The people who would suffer most if the new scheme went ahead are the inhabitants of Pitchcombe, a village perched on the western flank of the valley. They would look across not at a patchwork of fields and woods, but at a solid mass of houses. Goaded by that prospect, they held an emergency meeting in the village hall and immediately raised pounds 850 in cash to form a fighting fund. Now they and various other protest organisations have amalgamated into the Painswick Valley Group.

Protesters are fervently hoping that John Prescott, the Deputy Prime Minister, meant what he said when he promised recently that his administration intends to put the environment "at the heart of Government". The new Labour MP for Stroud, David Drew, seems to have no such notion - last week he told the Stroud News and Journal: "If the people of Painswick and Callowell think they can get me to put it [the settlement] elsewhere, they can forget it."

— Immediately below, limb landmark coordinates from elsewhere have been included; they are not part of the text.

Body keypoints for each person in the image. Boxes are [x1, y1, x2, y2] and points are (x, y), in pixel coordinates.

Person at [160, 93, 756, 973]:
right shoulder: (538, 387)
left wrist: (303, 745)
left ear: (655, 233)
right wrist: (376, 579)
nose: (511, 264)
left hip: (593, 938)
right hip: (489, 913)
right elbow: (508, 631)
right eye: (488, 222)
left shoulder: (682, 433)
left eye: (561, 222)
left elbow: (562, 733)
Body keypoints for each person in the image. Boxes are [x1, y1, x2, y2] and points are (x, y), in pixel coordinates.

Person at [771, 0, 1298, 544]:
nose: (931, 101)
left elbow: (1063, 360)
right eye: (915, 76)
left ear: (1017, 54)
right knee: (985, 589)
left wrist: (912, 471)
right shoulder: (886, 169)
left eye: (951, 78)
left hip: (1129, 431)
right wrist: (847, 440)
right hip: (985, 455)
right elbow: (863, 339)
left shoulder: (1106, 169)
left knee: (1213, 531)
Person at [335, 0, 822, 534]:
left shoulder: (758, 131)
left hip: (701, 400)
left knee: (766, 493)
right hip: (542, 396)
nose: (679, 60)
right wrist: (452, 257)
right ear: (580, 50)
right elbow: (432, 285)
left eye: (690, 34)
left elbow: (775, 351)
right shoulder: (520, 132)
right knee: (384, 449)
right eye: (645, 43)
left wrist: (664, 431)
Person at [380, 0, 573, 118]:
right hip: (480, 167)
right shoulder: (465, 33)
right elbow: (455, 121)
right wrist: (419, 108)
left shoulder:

But Mr Drew is at least proposing to challenge the Department of the Environment on the overall total of new houses needed. Before he went down in flames, the Conservative Secretary of State for the Environment, John Gummer, admitted that the national figure he gave of 4.4 million was misconceived: what he meant, he said, was that number of households, rather than separate dwellings.

Privately commissioned research has shown that the realistic figure for Gloucestershire may be closer to 41,000 than 53,000, and Stroud has has been campaigning vigorously to have its own allocation reduced. But even the lower figure is a terrifying number. In the words of Mike Sell, the council's Principal Local Plans Officer, "our problem in providing houses is very great. Obviously we're aware that the issue is highly controversial, but there are no easy sites, and no easy solutions".

The next step will come on Thursday, when the planners formally ask the Council for permission to go out to public consultation. The debate is scheduled to last all summer - and its acrimonious nature will reflect the acute discomfort by which innumerable rural communities are gripped as they struggle to face the future.